**TRY IT**
Locate, in the data below, the line that contains "Encuentra lo que necesitas" and the line that contains "На этапе приема"; reproduce exactly those two lines and every line between them, nothing more.

**THE DATA**
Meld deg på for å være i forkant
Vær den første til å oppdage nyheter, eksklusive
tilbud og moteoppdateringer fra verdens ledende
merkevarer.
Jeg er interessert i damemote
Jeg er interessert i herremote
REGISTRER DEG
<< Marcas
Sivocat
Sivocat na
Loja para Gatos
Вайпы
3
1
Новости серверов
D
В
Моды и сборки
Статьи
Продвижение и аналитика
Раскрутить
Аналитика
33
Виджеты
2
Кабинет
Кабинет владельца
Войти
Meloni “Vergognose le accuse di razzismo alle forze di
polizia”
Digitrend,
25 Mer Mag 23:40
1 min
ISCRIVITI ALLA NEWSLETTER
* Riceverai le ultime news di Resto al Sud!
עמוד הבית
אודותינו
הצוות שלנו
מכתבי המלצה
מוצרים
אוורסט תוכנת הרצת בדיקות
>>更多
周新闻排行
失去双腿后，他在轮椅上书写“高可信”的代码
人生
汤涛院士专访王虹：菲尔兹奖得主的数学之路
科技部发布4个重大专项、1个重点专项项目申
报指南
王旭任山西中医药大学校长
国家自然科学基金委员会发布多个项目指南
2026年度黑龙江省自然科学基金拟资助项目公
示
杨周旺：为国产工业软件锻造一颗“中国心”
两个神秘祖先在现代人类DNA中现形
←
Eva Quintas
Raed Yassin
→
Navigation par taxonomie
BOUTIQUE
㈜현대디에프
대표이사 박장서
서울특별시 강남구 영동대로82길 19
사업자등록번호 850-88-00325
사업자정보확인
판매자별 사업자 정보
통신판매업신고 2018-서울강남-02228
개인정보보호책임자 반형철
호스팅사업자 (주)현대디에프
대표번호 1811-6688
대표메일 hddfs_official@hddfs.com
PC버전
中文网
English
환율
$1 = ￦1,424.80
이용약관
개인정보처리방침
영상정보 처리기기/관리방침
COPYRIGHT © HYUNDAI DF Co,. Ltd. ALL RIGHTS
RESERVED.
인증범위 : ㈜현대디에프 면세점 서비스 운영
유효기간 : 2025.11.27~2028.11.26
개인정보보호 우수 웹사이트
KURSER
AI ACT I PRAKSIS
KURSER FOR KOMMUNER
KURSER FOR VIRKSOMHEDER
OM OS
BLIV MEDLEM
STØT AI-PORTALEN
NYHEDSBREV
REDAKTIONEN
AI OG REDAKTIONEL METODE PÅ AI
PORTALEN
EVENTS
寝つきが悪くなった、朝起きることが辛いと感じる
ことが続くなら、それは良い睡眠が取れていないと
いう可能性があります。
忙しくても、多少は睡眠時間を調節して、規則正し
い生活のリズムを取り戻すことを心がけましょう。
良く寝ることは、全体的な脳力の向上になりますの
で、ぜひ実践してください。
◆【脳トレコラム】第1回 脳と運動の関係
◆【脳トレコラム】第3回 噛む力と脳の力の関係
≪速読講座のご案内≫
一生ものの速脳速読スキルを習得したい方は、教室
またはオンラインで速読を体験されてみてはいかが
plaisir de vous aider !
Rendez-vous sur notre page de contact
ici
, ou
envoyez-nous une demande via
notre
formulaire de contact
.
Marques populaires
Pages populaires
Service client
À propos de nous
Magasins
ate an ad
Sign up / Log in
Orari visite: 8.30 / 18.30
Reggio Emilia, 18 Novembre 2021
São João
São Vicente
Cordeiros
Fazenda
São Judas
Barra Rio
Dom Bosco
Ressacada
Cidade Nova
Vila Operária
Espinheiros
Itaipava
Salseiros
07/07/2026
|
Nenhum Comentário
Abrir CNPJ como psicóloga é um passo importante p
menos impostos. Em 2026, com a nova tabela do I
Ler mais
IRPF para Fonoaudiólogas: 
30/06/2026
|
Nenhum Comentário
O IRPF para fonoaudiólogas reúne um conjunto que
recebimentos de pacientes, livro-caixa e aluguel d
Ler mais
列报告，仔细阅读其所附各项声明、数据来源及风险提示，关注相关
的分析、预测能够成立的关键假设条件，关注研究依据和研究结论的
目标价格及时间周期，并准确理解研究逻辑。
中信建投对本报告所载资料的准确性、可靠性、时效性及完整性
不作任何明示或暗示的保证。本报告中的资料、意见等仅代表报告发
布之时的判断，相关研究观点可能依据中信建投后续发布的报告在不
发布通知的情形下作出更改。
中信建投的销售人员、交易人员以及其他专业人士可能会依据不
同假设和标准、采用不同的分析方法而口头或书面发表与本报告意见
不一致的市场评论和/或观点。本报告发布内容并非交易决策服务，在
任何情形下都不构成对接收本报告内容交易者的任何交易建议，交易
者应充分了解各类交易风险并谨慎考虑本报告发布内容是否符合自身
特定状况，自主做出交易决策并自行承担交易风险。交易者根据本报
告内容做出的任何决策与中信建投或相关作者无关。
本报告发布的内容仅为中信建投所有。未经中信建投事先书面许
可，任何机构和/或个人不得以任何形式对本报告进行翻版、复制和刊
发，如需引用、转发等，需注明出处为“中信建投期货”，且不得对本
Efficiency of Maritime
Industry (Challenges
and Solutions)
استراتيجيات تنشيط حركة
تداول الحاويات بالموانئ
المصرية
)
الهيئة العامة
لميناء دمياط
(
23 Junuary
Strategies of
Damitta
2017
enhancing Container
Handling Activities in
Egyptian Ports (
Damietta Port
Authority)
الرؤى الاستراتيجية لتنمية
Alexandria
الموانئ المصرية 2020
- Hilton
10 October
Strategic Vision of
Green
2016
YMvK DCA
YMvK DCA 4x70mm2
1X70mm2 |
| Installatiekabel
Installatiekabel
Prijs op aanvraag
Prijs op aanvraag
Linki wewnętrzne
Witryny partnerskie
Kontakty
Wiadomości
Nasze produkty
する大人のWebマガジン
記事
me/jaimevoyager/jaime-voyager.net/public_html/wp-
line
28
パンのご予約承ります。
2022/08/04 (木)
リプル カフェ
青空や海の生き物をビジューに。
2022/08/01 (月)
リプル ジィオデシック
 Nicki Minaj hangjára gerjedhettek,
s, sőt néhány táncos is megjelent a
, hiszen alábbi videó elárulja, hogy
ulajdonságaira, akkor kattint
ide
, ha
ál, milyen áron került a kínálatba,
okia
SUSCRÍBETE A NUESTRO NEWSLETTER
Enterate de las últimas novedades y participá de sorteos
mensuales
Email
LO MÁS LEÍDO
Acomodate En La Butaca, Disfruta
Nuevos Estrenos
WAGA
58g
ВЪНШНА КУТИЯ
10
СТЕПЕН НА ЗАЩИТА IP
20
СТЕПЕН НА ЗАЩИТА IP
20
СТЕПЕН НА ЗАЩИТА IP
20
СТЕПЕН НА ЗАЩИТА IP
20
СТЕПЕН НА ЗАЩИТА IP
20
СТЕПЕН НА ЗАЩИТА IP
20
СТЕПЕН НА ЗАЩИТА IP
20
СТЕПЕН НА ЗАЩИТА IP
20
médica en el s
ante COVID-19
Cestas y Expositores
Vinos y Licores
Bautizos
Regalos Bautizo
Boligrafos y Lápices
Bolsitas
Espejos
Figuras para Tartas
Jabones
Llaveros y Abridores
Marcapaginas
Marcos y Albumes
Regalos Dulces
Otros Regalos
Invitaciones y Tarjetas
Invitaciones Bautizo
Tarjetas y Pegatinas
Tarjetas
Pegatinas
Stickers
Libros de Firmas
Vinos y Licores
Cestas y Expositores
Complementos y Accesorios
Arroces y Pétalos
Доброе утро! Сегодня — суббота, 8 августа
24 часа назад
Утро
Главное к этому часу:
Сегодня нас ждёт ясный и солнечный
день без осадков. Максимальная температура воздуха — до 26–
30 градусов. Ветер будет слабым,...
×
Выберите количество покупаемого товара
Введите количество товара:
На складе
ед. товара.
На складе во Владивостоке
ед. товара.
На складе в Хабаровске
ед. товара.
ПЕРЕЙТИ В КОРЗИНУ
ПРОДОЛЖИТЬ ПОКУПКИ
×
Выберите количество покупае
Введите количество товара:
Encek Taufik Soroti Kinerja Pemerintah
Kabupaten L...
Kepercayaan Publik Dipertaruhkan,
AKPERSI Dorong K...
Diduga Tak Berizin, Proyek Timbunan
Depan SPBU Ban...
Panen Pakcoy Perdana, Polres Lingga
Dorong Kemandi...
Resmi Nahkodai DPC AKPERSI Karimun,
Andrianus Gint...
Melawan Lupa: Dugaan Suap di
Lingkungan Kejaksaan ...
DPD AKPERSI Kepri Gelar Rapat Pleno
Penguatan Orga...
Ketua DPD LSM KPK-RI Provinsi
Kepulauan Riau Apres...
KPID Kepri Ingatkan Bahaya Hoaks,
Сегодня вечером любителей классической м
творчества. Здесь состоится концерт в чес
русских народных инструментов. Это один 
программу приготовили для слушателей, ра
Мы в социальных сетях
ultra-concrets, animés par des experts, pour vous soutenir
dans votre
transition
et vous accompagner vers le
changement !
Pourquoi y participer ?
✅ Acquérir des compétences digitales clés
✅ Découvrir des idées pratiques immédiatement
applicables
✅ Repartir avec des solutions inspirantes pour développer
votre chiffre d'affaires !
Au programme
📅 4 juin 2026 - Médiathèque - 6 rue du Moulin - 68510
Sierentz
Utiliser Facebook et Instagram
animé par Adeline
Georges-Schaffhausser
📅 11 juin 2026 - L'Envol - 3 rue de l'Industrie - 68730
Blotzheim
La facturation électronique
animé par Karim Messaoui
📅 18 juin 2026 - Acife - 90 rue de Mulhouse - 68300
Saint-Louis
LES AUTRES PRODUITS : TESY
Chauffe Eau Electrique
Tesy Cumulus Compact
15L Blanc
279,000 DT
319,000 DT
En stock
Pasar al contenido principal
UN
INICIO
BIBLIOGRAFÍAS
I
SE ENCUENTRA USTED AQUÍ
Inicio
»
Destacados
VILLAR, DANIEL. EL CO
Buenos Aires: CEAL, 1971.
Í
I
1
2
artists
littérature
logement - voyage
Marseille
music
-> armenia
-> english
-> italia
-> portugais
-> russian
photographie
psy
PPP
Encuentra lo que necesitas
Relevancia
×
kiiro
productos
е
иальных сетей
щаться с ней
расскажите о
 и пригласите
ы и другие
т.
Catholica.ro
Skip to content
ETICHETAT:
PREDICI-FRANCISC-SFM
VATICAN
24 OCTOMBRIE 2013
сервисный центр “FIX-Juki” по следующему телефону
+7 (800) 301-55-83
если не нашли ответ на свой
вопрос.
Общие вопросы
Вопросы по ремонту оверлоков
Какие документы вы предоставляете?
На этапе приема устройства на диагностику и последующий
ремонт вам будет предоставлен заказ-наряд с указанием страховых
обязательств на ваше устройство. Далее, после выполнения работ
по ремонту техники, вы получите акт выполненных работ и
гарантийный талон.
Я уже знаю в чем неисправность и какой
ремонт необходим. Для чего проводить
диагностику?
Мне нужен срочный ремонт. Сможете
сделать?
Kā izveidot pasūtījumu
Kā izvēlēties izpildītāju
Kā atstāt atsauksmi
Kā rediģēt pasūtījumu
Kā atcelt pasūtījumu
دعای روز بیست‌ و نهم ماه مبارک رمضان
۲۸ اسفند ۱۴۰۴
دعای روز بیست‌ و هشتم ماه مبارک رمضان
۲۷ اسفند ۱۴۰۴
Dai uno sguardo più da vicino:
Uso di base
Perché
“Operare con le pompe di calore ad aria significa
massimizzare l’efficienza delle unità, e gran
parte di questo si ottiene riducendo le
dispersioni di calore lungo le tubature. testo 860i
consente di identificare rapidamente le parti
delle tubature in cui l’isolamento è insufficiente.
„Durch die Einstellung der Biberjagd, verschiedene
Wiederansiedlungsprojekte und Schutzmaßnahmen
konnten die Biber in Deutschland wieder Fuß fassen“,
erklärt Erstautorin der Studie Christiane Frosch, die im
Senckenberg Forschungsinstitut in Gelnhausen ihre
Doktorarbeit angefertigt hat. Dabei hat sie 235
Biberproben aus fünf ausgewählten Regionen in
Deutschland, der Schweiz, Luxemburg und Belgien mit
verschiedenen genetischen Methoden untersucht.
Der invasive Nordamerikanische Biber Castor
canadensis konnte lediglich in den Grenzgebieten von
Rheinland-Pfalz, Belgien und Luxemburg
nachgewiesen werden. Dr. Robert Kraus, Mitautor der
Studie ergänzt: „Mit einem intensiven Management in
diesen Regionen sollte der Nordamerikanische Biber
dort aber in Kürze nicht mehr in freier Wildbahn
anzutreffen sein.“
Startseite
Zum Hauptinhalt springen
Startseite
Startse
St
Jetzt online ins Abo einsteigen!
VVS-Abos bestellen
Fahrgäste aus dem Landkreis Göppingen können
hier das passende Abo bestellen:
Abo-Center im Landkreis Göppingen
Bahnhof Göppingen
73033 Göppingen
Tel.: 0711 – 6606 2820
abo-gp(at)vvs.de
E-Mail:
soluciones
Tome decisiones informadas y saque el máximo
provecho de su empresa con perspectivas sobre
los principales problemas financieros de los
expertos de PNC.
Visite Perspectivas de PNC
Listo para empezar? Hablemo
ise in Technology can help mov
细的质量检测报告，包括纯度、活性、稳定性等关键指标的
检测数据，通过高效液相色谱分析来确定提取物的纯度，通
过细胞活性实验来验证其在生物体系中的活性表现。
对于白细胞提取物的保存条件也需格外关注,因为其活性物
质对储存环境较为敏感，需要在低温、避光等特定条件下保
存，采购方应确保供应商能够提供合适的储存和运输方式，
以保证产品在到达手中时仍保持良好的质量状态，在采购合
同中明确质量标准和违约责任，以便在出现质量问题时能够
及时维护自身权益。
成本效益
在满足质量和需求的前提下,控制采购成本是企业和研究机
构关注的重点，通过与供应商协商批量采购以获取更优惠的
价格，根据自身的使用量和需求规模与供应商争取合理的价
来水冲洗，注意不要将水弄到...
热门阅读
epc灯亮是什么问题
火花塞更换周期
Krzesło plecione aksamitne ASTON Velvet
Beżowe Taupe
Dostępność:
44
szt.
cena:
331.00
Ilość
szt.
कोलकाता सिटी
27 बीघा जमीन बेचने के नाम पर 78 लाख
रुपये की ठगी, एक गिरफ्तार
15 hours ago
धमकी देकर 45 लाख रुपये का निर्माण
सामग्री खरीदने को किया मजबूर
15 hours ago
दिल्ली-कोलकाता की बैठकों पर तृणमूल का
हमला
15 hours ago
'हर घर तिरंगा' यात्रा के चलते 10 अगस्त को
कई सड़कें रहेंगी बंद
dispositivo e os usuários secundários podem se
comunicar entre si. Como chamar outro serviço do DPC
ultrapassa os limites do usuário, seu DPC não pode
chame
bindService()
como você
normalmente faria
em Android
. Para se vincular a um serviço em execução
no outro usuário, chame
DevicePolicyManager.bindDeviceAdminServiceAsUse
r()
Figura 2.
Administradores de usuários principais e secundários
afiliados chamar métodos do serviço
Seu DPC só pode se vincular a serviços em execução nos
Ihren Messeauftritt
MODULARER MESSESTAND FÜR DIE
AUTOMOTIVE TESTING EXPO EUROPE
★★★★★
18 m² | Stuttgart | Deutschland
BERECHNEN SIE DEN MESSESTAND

**RESULT FOR THIS EXERCISE**
Encuentra lo que necesitas
Relevancia
×
kiiro
productos
е
иальных сетей
щаться с ней
расскажите о
 и пригласите
ы и другие
т.
Catholica.ro
Skip to content
ETICHETAT:
PREDICI-FRANCISC-SFM
VATICAN
24 OCTOMBRIE 2013
сервисный центр “FIX-Juki” по следующему телефону
+7 (800) 301-55-83
если не нашли ответ на свой
вопрос.
Общие вопросы
Вопросы по ремонту оверлоков
Какие документы вы предоставляете?
На этапе приема устройства на диагностику и последующий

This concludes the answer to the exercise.